The Trump administration on March 20, 2026 unveiled a national AI legislative framework to Congress designed to preempt state-level AI regulations and establish uniform federal standards.[1][9] The framework, developed by White House AI and Crypto Czar David Sacks in response to a December 2025 executive order, proposes that Congress pass legislation creating what Trump calls "One Rulebook" for AI governance across all states.[1][8][9]
Key Players and Proposals
The framework covers multiple policy areas, including child safety protections, age verification for minors, intellectual property rights for artists, data center energy offsets, and provisions against government censorship of AI outputs.[1] Critically, it seeks to prevent states from regulating AI development, burdening lawful AI use, or penalizing developers for third-party conduct involving their models—provisions that could potentially preempt state laws on hiring, healthcare, and safety protocols.[1] The administration justifies this approach by arguing that a fragmented patchwork of 50 different state regulatory regimes threatens U.S. competitiveness and innovation.[1][9] Senator Marsha Blackburn (R-TN) released a companion discussion draft called the Trump America AI Act with overlapping but distinct provisions.[1]

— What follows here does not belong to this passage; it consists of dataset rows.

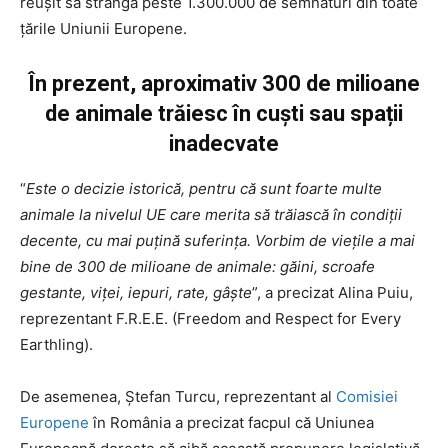
reușit să strângă peste 1.300.000 de semnături din toate
țările Uniunii Europene.
În prezent, aproximativ 300 de milioane
de animale trăiesc în cuști sau spații
inadecvate
“
Este o decizie istorică, pentru că sunt foarte multe
animale la nivelul UE care merita să trăiască în condiţii
decente, cu mai puţină suferinţa. Vorbim de vieţile a mai
bine de 300 de milioane de animale: găini, scroafe
gestante, viței, iepuri, rate, gâşte
”, a precizat Alina Puiu,
reprezentant F.R.E.E. (Freedom and Respect for Every
Earthling).
De asemenea, Ştefan Turcu, reprezentant al
Comisiei
Europene
în România a precizat facpul că Uniunea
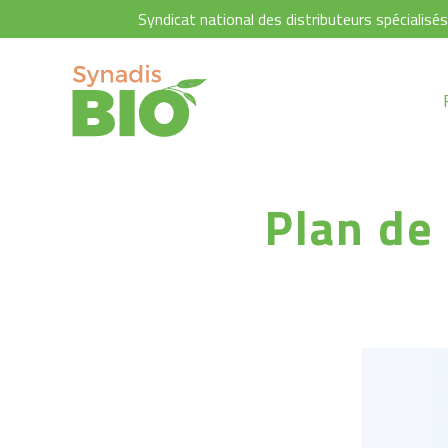
Syndicat national des distributeurs spécialisé
Plan de 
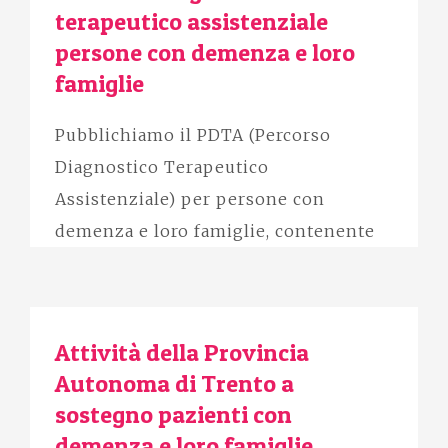
terapeutico assistenziale
persone con demenza e loro
famiglie
Pubblichiamo il PDTA (Percorso
Diagnostico Terapeutico
Assistenziale) per persone con
demenza e loro famiglie, contenente
Attività della Provincia
Autonoma di Trento a
sostegno pazienti con
demenza e loro famiglie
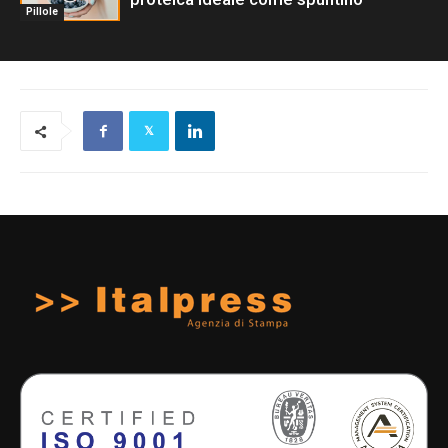
Pillole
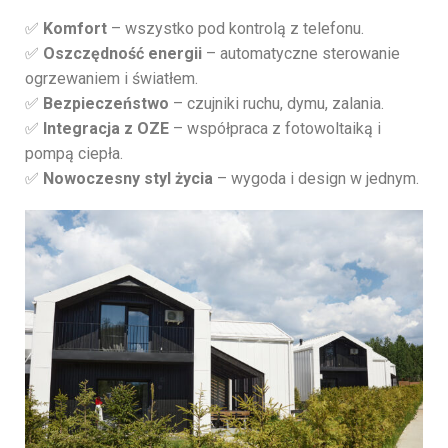
✅
Komfort
– wszystko pod kontrolą z telefonu.
✅
Oszczędność energii
– automatyczne sterowanie
ogrzewaniem i światłem.
✅
Bezpieczeństwo
– czujniki ruchu, dymu, zalania.
✅
Integracja z OZE
– współpraca z fotowoltaiką i
pompą ciepła.
✅
Nowoczesny styl życia
– wygoda i design w jednym.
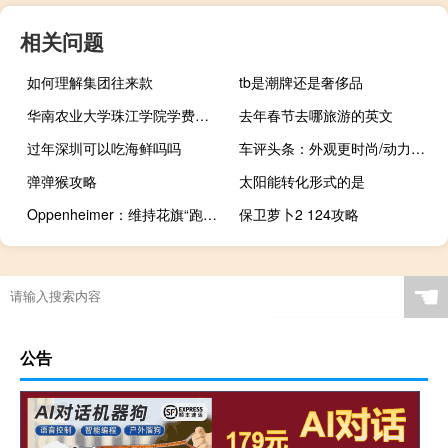
相关问题
如何理解集团往来款
tb是潮牌还是奢侈品
华南农业大学珠江学院学费（华南农业大学邮编）
去年春节去哪旅游的英文
过年深圳可以吃海鲜吗吗
车评头条：外观更时尚/动力增强 新款锐程CC申报图发布
弹弹猴攻略
太阳能转化形式的是
Oppenheimer：维持花旗“跑赢大盘”评级目标价为82美元
保卫萝卜2 124攻略
☚
公告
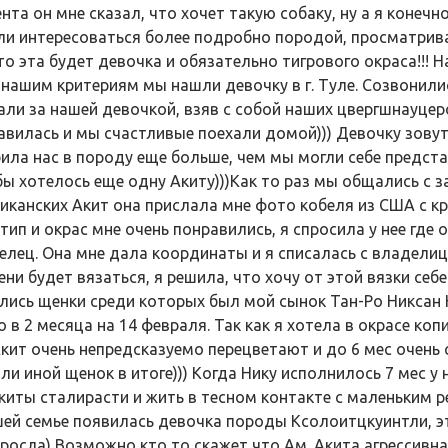
нта он мне сказал, что хочет такую собаку, ну а я конечн
ли интересоваться более подробно породой, просматрива
то эта будет девочка и обязательно тигрового окраса!!! Н
 нашим критериям мы нашли девочку в г. Туле. Созвонили
али за нашей девочкой, взяв с собой наших цвергшнауцеро
авилась и мы счастливые поехали домой))) Девочку зовут 
ила нас в породу еще больше, чем мы могли себе предст
бы хотелось еще одну Акиту)))Как то раз мы общались с 
иканских Акит она прислала мне фото кобеля из США с к
тип и окрас мне очень понравились, я спросила у нее где
елец. Она мне дала координаты и я списалась с владелице
ени будет вязаться, я решила, что хочу от этой вязки себ
лись щенки среди которых был мой сынок Тан-Ро Никсан Н
 в 2 месяца на 14 февраля. Так как я хотела в окрасе коп
Акит очень непредсказуемо перецветают и до 6 мес очень
или иной щенок в итоге))) Когда Нику исполнилось 7 мес у
киты сталирасти и жить в тесном контакте с маленьким ре
шей семье появилась девочка породы Ксолоитцкуинтли, эт
 росла) Возможно кто то скажет что Ам. Акита агрессивн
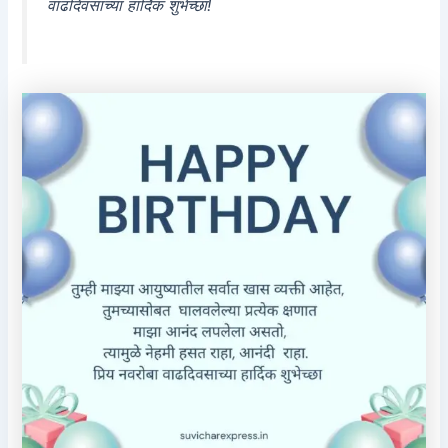
वाढदिवसाच्या हार्दिक शुभेच्छा!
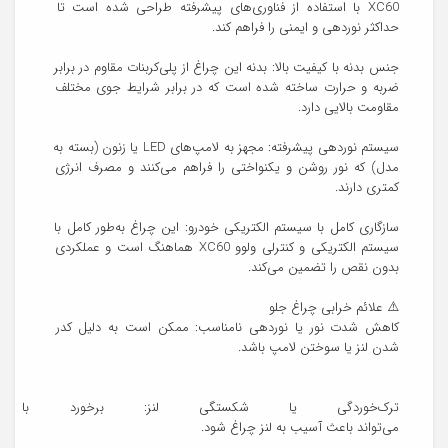
XC60 با استفاده از فناوری‌های پیشرفته طراحی شده است تا 
جنس بدنه با کیفیت بالا: بدنه این چراغ از پلی‌کربنات مقاوم در برابر 
ضربه و حرارت ساخته شده است که در برابر شرایط جوی مختلف 
سیستم نوردهی پیشرفته: مجهز به لامپ‌های LED یا زنون (بسته به 
مدل) که نور روشن و یکنواختی را فراهم می‌کنند و مصرف انرژی 
سازگاری کامل با سیستم الکتریکی خودرو: این چراغ به‌طور کامل با 
سیستم الکتریکی و کنترلی ولوو XC60 هماهنگ است و عملکردی 
کاهش شدت نور یا نوردهی نامناسب: ممکن است به دلیل کدر 
ترک‌خوردگی یا شکستگی لنز: برخورد ب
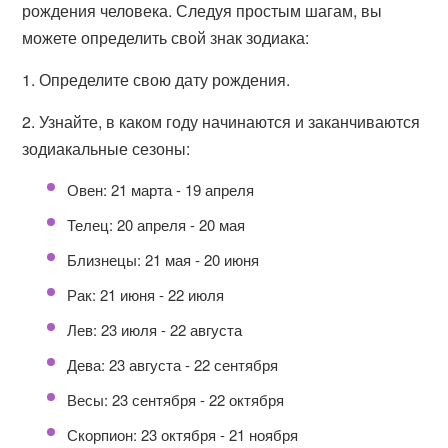
рождения человека. Следуя простым шагам, вы
можете определить свой знак зодиака:
1. Определите свою дату рождения.
2. Узнайте, в каком году начинаются и заканчиваются
зодиакальные сезоны:
Овен: 21 марта - 19 апреля
Телец: 20 апреля - 20 мая
Близнецы: 21 мая - 20 июня
Рак: 21 июня - 22 июля
Лев: 23 июля - 22 августа
Дева: 23 августа - 22 сентября
Весы: 23 сентября - 22 октября
Скорпион: 23 октября - 21 ноября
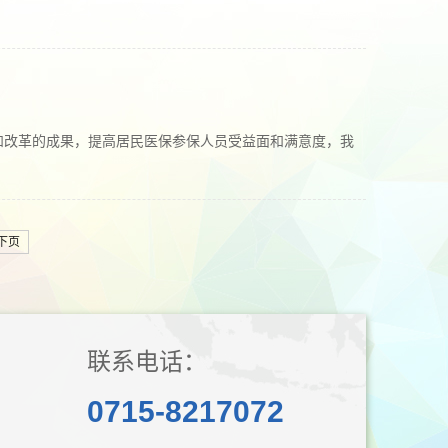
和改革的成果，提高居民医保参保人员受益面和满意度，我
下页
联系电话：
0715-8217072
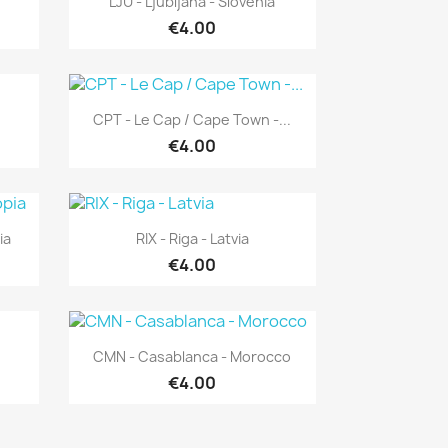
LJU - Ljubljana - Slovenia
€4.00
Quick view

CPT - Le Cap / Cape Town -...
€4.00
Quick view

ia
RIX - Riga - Latvia
€4.00
Quick view

CMN - Casablanca - Morocco
€4.00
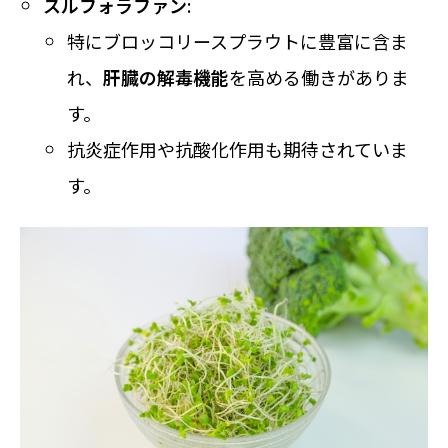
スルフォラファン
:
特にブロッコリースプラウトに豊富に含ま
れ、
肝臓の解毒機能
を高める働きがありま
す。
抗炎症作用や抗酸化作用も期待されていま
す。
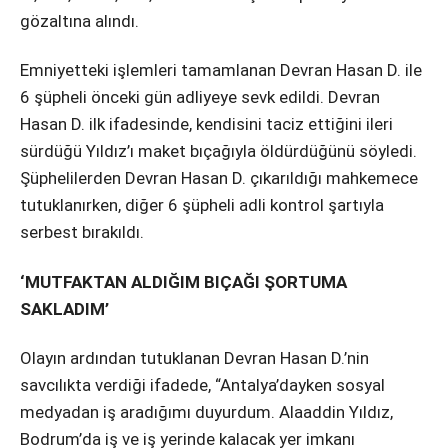
gözaltına alındı.
Emniyetteki işlemleri tamamlanan Devran Hasan D. ile
6 şüpheli önceki gün adliyeye sevk edildi. Devran
Hasan D. ilk ifadesinde, kendisini taciz ettiğini ileri
sürdüğü Yıldız’ı maket bıçağıyla öldürdüğünü söyledi.
Şüphelilerden Devran Hasan D. çıkarıldığı mahkemece
tutuklanırken, diğer 6 şüpheli adli kontrol şartıyla
serbest bırakıldı.
‘MUTFAKTAN ALDIĞIM BIÇAĞI ŞORTUMA
SAKLADIM’
Olayın ardından tutuklanan Devran Hasan D.’nin
savcılıkta verdiği ifadede, “Antalya’dayken sosyal
medyadan iş aradığımı duyurdum. Alaaddin Yıldız,
Bodrum’da iş ve iş yerinde kalacak yer imkanı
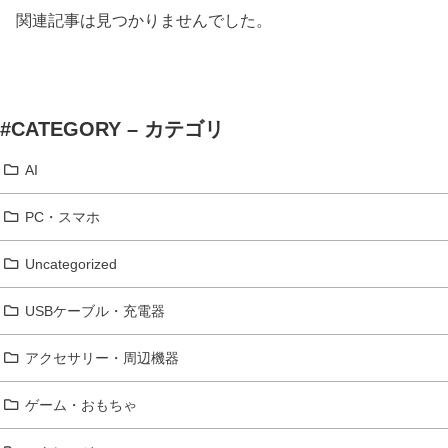
関連記事は見つかりませんでした。
#CATEGORY – カテゴリ
AI
PC・スマホ
Uncategorized
USBケーブル・充電器
アクセサリー・周辺機器
ゲーム・おもちゃ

Historical Context and Significance
This represents the third attempt to codify state preemption in AI regulation; previous efforts included a moratorium provision in the House reconciliation bill earlier in 2025 that was ultimately removed due to Republican opposition.[1][3] The December 2025 executive order also directed federal agencies to withhold funding—particularly Broadband Equity and Access Deployment (BEAD) program funding—from states with what the administration deems "onerous" AI regulations.[1] The framework's pairing of popular child safety measures with controversial state preemption language suggests an administration strategy to make federal preemption more politically palatable, though Congressional consensus remains uncertain in an election year.[1]